Während die Teilnehmerzahlen gestern bei den Protestkundgebungen in der russischen Provinz zurückgingen, ist die Bewegung in Moskau noch im Aufschwung, was selbst viele Aktivisten überraschte.

"Mit einer Million Menschen nehmen wir uns die Macht"

"Es sind genug Leute da. Wir können den Kreml jetzt einnehmen", rief der bekannte Blogger Aleksej Nawalny gestern von der Rednertribüne auf dem Sacharow-Prospekt im Zentrum von Moskau. Zum Sturm auf den Kreml rief Nawalny dann aber nicht auf. "Wir sind friedlich Leute", erklärte er. Wenn die Macht aber weiter betrüge, werde man eine Millionen Menschen auf die Straße bringen "und dann nehmen wir uns die Macht".

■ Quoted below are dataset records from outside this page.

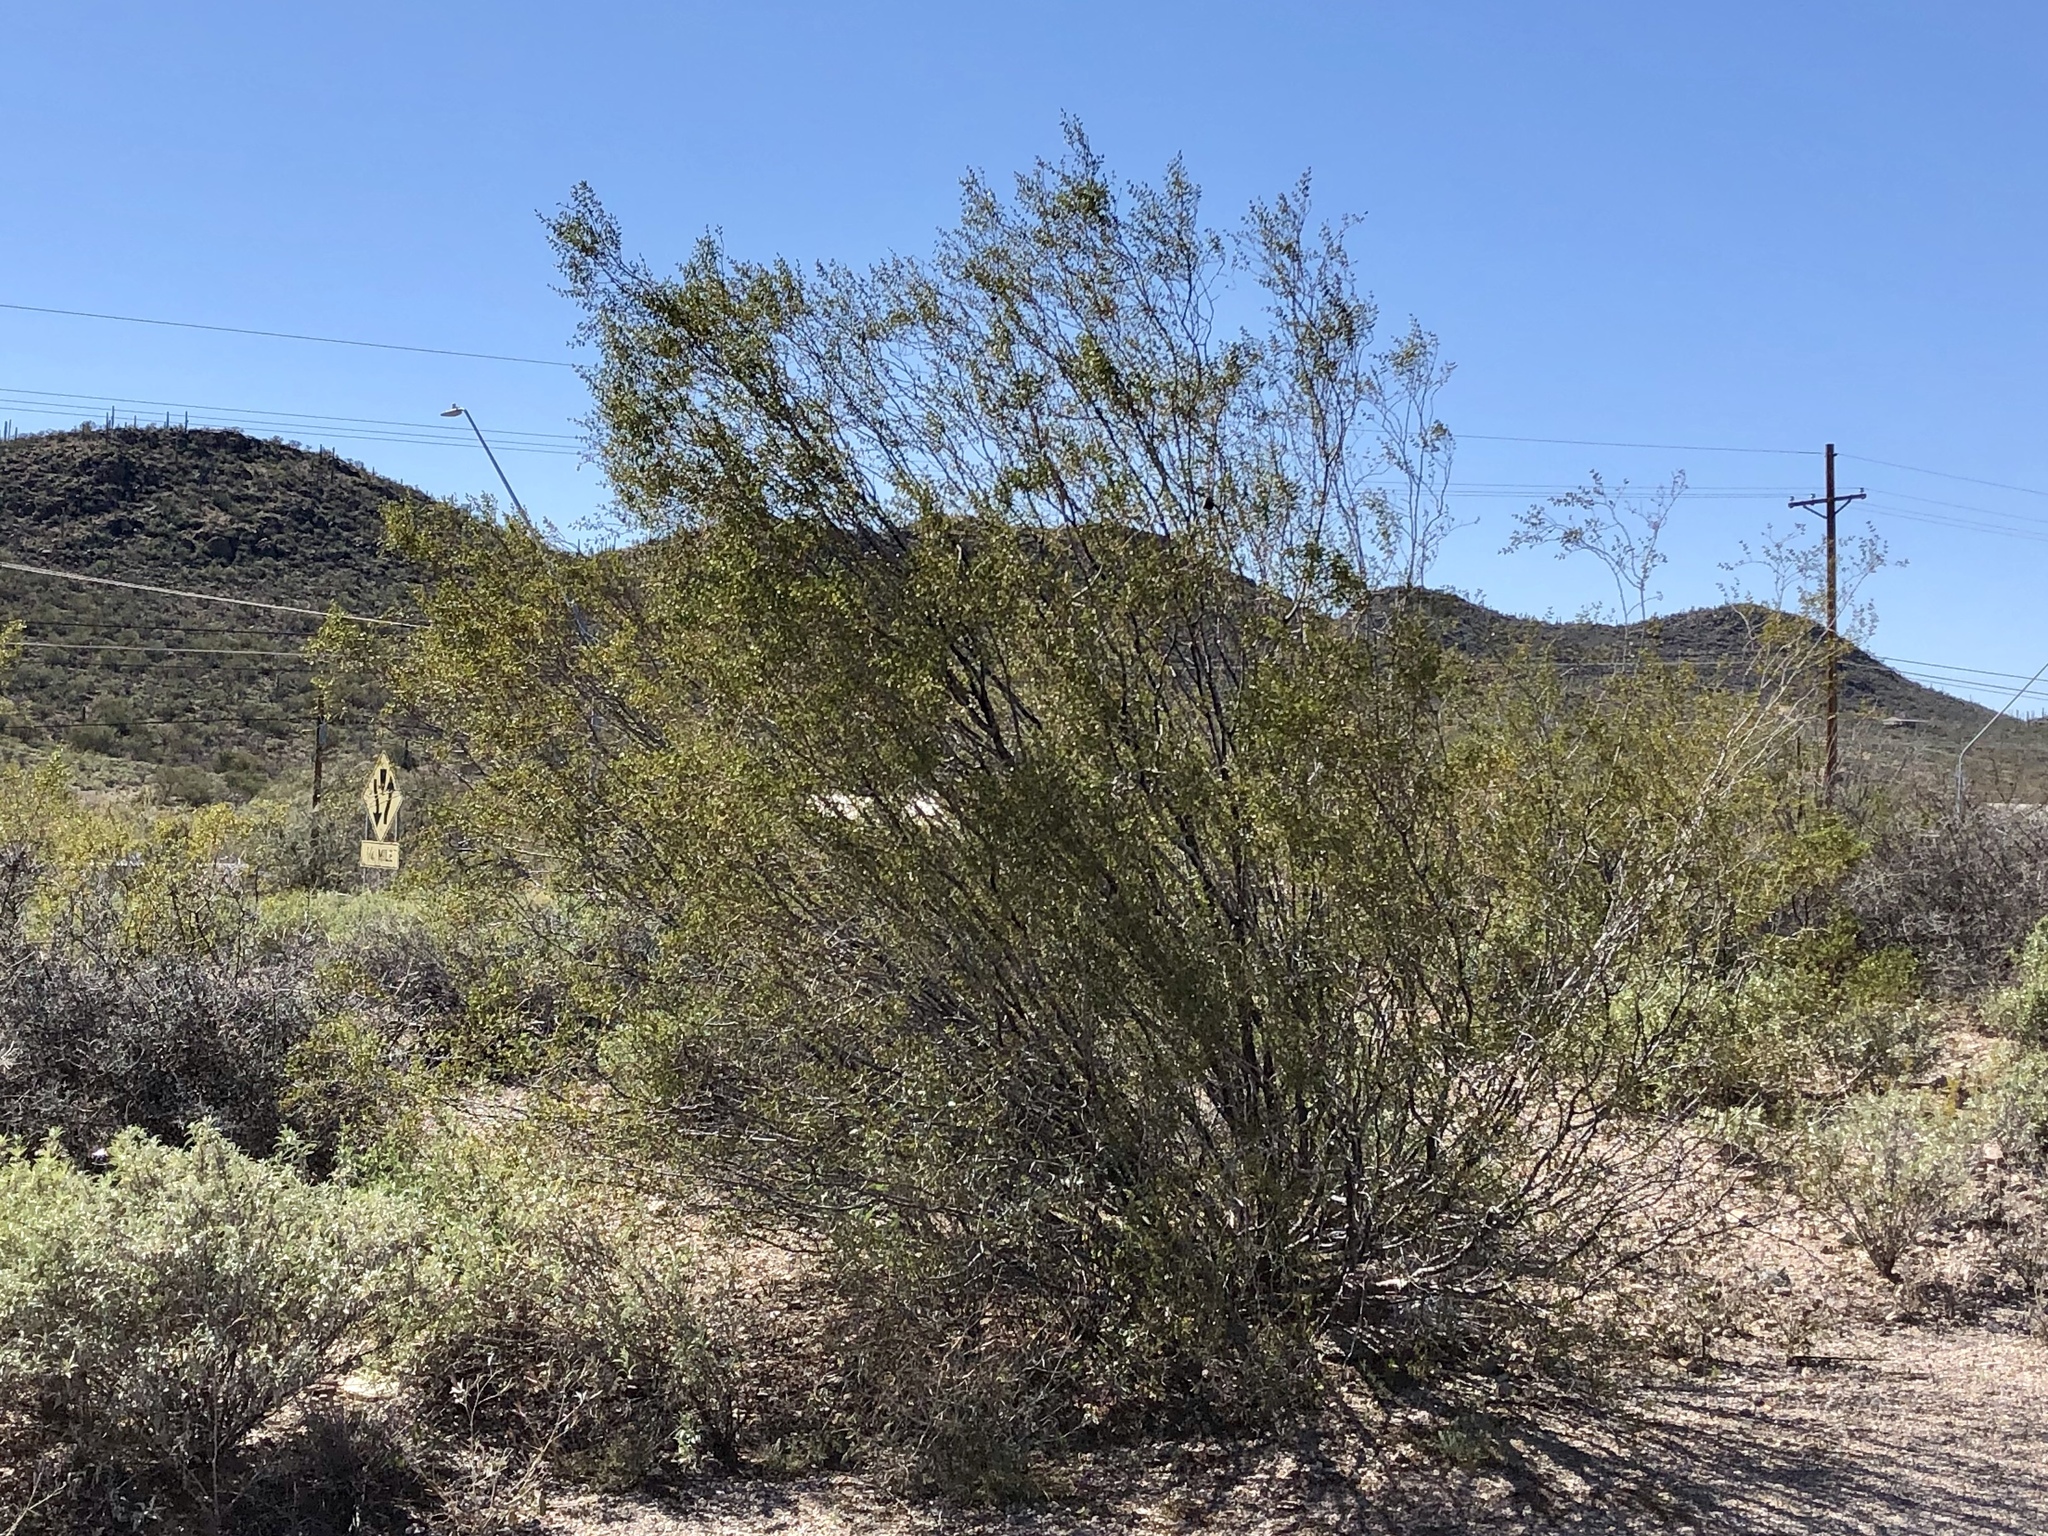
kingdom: Plantae
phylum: Tracheophyta
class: Magnoliopsida
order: Zygophyllales
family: Zygophyllaceae
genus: Larrea
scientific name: Larrea tridentata
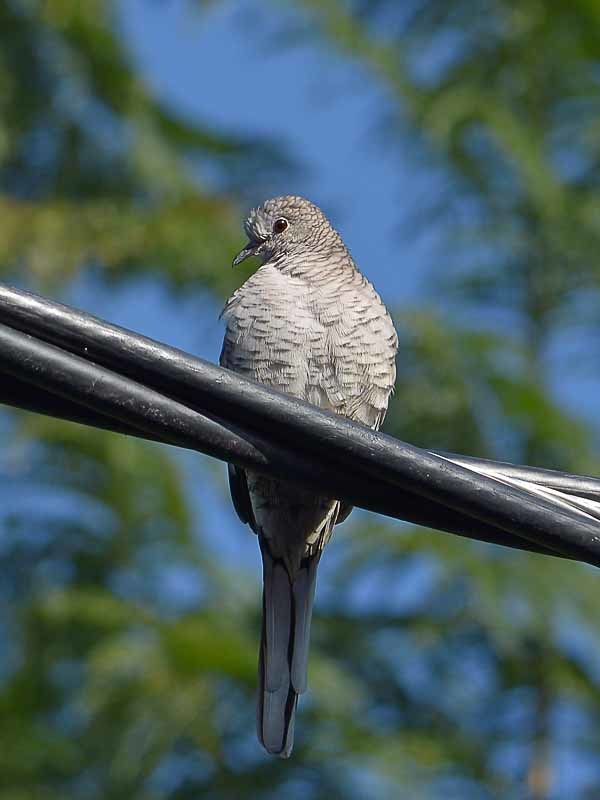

Nawalny ist ein guter Redner. Immer wieder spornte er die Kundgebungsteilnehmer zum Mitrufen seiner Parolen gegen Putin an. Der 35jährige Blogger ist politisch unverbraucht, bei einem Teil der neuen Protestbewegung allerdings wegen seines Werbens um die Rechtsextremisten unbeliebt.

Dass der russische Präsident Dmitri Medwedew ein Gesetzesprojekt zur Wahlrechtsreform in die Duma einbrachte (Präsident Medwedew kommt der Protestbewegung entgegen), hat die Protestbewegung nicht besänftigen können. Im Gegenteil. Der Tonfall wird schärfer. Neben den alten Forderungen nach Neuwahlen und einer Bestrafung der Wahlfälscher wurden am Sonnabend verstärkt Parolen gegen Putin gerufen.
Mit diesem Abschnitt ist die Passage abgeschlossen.